Entrando no segundo mês da plena vigência formal da Comissão da Verdade e da lei de Acesso à Informação, uma série de obstáculos são postos à sua efetividade material. Já é senso comum no país não basta a publicação no Diário Oficial, para valer de fato as leis também precisam “pegar”. Nesse desafio, além da conhecida falta de preparo dos órgãos públicos para adequar sua gestão e seus fluxos internos às demandas da sociedade emergentes pelos instrumentos criados, há forte resistência de instituições historicamente fundadas na cultura do sigilo para se converter aos ventos impostos pelas novas leis.
Resistência que se mostra, não sem certa surpresa, em associações de servidores se manifestando contra a publicização de dados que, a rigor, são públicos por sua própria natureza.
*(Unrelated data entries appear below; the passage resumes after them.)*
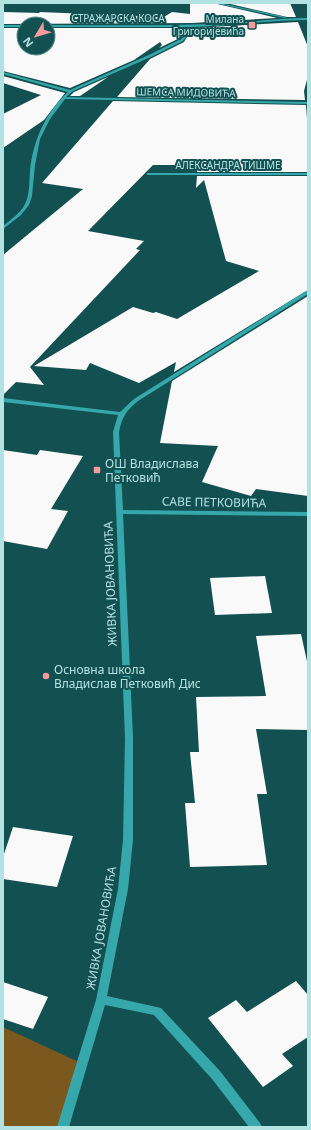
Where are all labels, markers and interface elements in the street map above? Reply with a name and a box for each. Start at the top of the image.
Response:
street label: СТРАЖАРСКА КОСА [71,11,165,25]
place label: Милана Григоријевића [173,12,244,38]
north arrow [16,16,56,56]
marker: Милана Григоријевића [247,20,257,30]
text: N [19,34,36,51]
street label: ШЕМСА МИДОВИЋА [136,84,236,100]
street label: АЛЕКСАНДРА ТИШМЕ [175,158,281,172]
place label: ОШ Владислава Петковић [105,455,199,486]
marker: ОШ Владислава Петковић [92,465,102,475]
street label: САВЕ ПЕТКОВИЋА [162,493,267,511]
street label: ЖИВКА ЈОВАНОВИЋА [99,521,121,647]
place label: Основна школа Владислав Петковић Дис [54,661,201,692]
marker: Основна школа Владислав Петковић Дис [41,671,51,681]
street label: ЖИВКА ЈОВАНОВИЋА [82,865,120,991]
Remuneração de servidores públicos e agentes políticos são informações de cristalino interesse público, devendo ser disponibilizadas da maneira mais clara e transparente possível, permitindo ao cidadão cobrar dos servidores públicos – de todos coletivamente e de cada um individualmente – serviços à altura da remuneração que recebem. Essa nitidez resultará certamente em maior cobrança em relação a diversas categorias, mas também permitirá a sensibilização da sociedade para pautas salariais necessárias à qualificação dos serviços prestados, a exemplo dos baixos salários pagos a servidores da União do chamado Plano Geral de Cargos do Poder Executivo, o que resulta em déficit de implementação de políticas públicas levadas a cabo pelo Governo Federal.
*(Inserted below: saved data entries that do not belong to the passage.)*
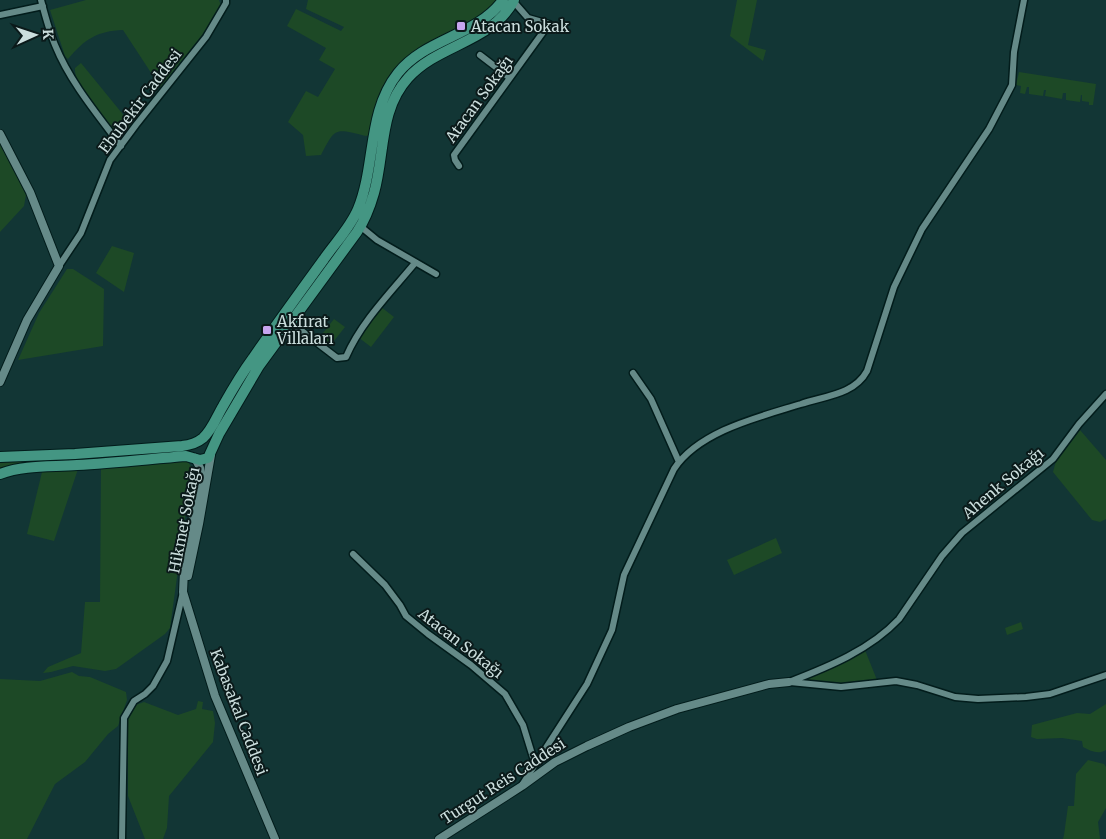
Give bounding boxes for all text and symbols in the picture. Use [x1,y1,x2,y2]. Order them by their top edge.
north arrow [10,10,60,60]
place label: Atacan Sokak [470,17,570,36]
marker: Atacan Sokak [455,20,467,32]
text: K [39,29,57,41]
street label: Ebubekir Caddesi [95,45,186,157]
street label: Atacan Sokağı [441,52,517,147]
place label: Akfırat Villaları [276,312,334,348]
marker: Akfırat Villaları [261,324,273,336]
street label: Ahenk Sokağı [958,443,1048,523]
street label: Hikmet Sokağı [164,465,204,575]
street label: Atacan Sokağı [414,603,507,682]
street label: Kabasakal Caddesi [206,646,272,778]
street label: Turgut Reis Caddesi [437,734,569,828]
Vê-se a mesma resistência à transparência em determinados segmentos militares que parecem fazer de tudo para impedir o pleno exercício dos misteres atribuídos à Comissão Nacional da Verdade, sob o argumento de que a reconciliação nacional se completou no processo da redemocratização e que a iniciativa do Governo Federal teria contornos de revanchismo. Busca-se, com isso, manter nos porões da ditadura a verdade que a História exige resgatar, permitindo que sejam ainda celebrados banquetes em solidariedade a torturadores, como aquele realizado em 2006 com presença de centenas de oficiais militares de alta patente, para homenagear ex-comandante do DOI-Codi acusado de ser um dos maiores torturadores da Ditadura Militar brasileira. Esse triste passado, se documentado, relatado e publicizado como se pretende com a comissão criada, impedirá que tais desatinos voltem a ocorrer, evitando manchar o presente das Forças Armadas do Brasil com os crimes cometidos no passado.
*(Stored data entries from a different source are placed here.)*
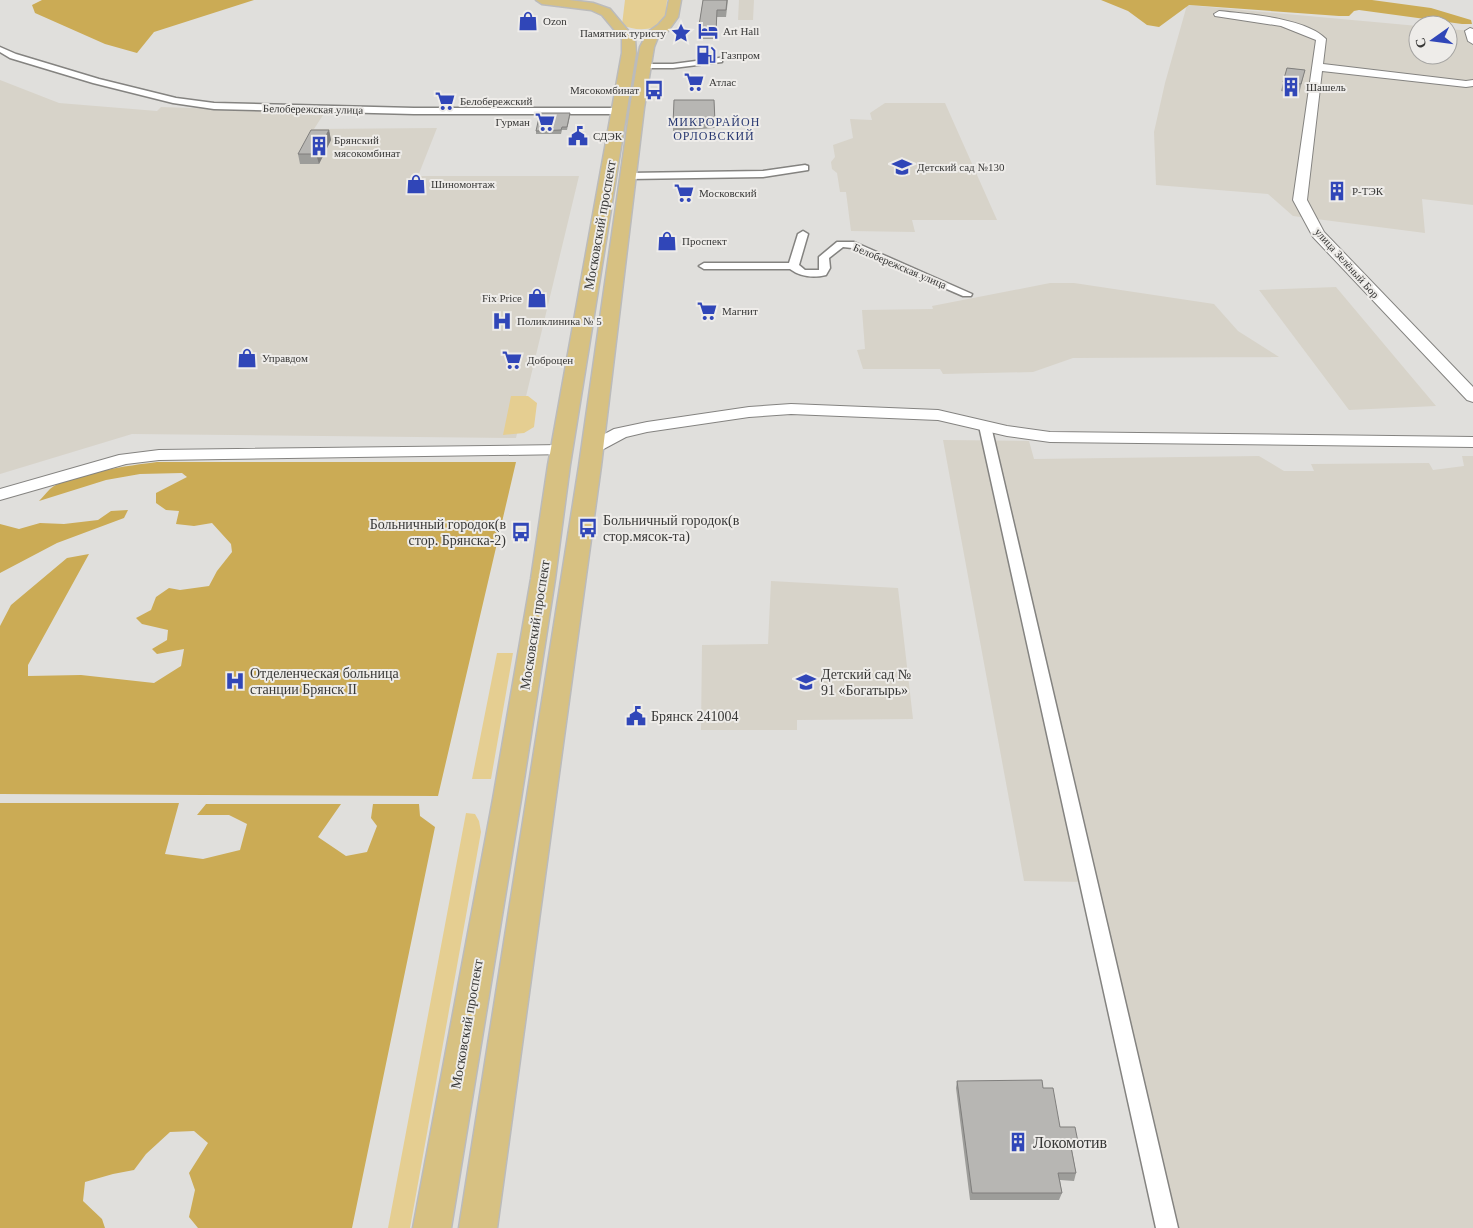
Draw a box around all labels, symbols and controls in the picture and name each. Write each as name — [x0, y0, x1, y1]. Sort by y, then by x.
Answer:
shop icon: Ozon — [517, 10, 539, 32]
place label: Ozon — [543, 15, 567, 27]
north arrow — [1408, 15, 1458, 65]
hotel icon: Art Hall — [697, 20, 719, 42]
place icon: Памятник туристу — [670, 22, 692, 44]
place label: Art Hall — [723, 25, 759, 37]
place label: Памятник туристу — [580, 27, 666, 39]
text: С — [1412, 36, 1429, 50]
fuel station icon: Газпром — [695, 44, 717, 66]
place label: Газпром — [721, 49, 760, 61]
supermarket icon: Атлас — [683, 71, 705, 93]
place label: Атлас — [709, 76, 736, 88]
building icon: Шашель — [1280, 76, 1302, 98]
bus stop icon: Мясокомбинат — [643, 79, 665, 101]
place label: Шашель — [1306, 81, 1346, 93]
place label: Мясокомбинат — [570, 84, 639, 96]
supermarket icon: Белобережский — [434, 90, 456, 112]
place label: Белобережский — [460, 95, 532, 107]
street label: Белобережская улица — [263, 102, 363, 116]
supermarket icon: Гурман — [534, 111, 556, 133]
district label: МИКРОРАЙОН ОРЛОВСКИЙ — [668, 115, 760, 143]
place label: Гурман — [496, 116, 530, 128]
public building icon: СДЭК — [567, 125, 589, 147]
place label: СДЭК — [593, 130, 623, 142]
place label: Брянский мясокомбинат — [334, 134, 400, 159]
building icon: Брянский мясокомбинат — [308, 135, 330, 157]
school or university icon: Детский сад №130 — [891, 156, 913, 178]
street label: Московский проспект — [581, 159, 619, 291]
place label: Детский сад №130 — [917, 161, 1005, 173]
shop icon: Шиномонтаж — [405, 173, 427, 195]
place label: Шиномонтаж — [431, 178, 495, 190]
building icon: Р-ТЭК — [1326, 180, 1348, 202]
supermarket icon: Московский — [673, 182, 695, 204]
place label: Р-ТЭК — [1352, 185, 1384, 197]
place label: Московский — [699, 187, 757, 199]
street label: улица Зелёный Бор — [1312, 226, 1382, 301]
shop icon: Проспект — [656, 230, 678, 252]
place label: Проспект — [682, 235, 727, 247]
street label: Белобережская улица — [852, 241, 949, 291]
shop icon: Fix Price — [526, 287, 548, 309]
place label: Fix Price — [482, 292, 522, 304]
supermarket icon: Магнит — [696, 300, 718, 322]
place label: Магнит — [722, 305, 758, 317]
hospital icon: Поликлиника № 5 — [491, 310, 513, 332]
place label: Поликлиника № 5 — [517, 315, 602, 327]
shop icon: Управдом — [236, 347, 258, 369]
supermarket icon: Доброцен — [501, 349, 523, 371]
place label: Управдом — [262, 352, 308, 364]
place label: Доброцен — [527, 354, 573, 366]
place label: Больничный городок(в стор.мясок-та) — [603, 513, 740, 545]
place label: Больничный городок(в стор. Брянска-2) — [370, 517, 506, 549]
bus stop icon: Больничный городок(в стор.мясок-та) — [577, 517, 599, 539]
bus stop icon: Больничный городок(в стор. Брянска-2) — [510, 521, 532, 543]
street label: Московский проспект — [517, 559, 553, 691]
place label: Отделенческая больница станции Брянск II — [250, 666, 399, 697]
place label: Детский сад № 91 «Богатырь» — [821, 667, 911, 698]
hospital icon: Отделенческая больница станции Брянск II — [224, 670, 246, 692]
school or university icon: Детский сад № 91 «Богатырь» — [795, 671, 817, 693]
public building icon: Брянск 241004 — [625, 705, 647, 727]
place label: Брянск 241004 — [651, 709, 739, 724]
street label: Московский проспект — [448, 958, 486, 1090]
building icon: Локомотив — [1007, 1131, 1029, 1153]
place label: Локомотив — [1033, 1134, 1108, 1151]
Daí que soa estranho quando avanços como Comissão da Verdade e lei de Acesso à Informação são enxergados com tantas ressalvas, noticiados com tamanho desencorajamento. Acaba tornando inevitável a pergunta: quem terá tanto medo assim da verdade? Supomos várias respostas, mas nenhuma é novidade para o Brasil. Onde informação sempre foi sinônimo de poder, transparência é vista como vulnerabilidade.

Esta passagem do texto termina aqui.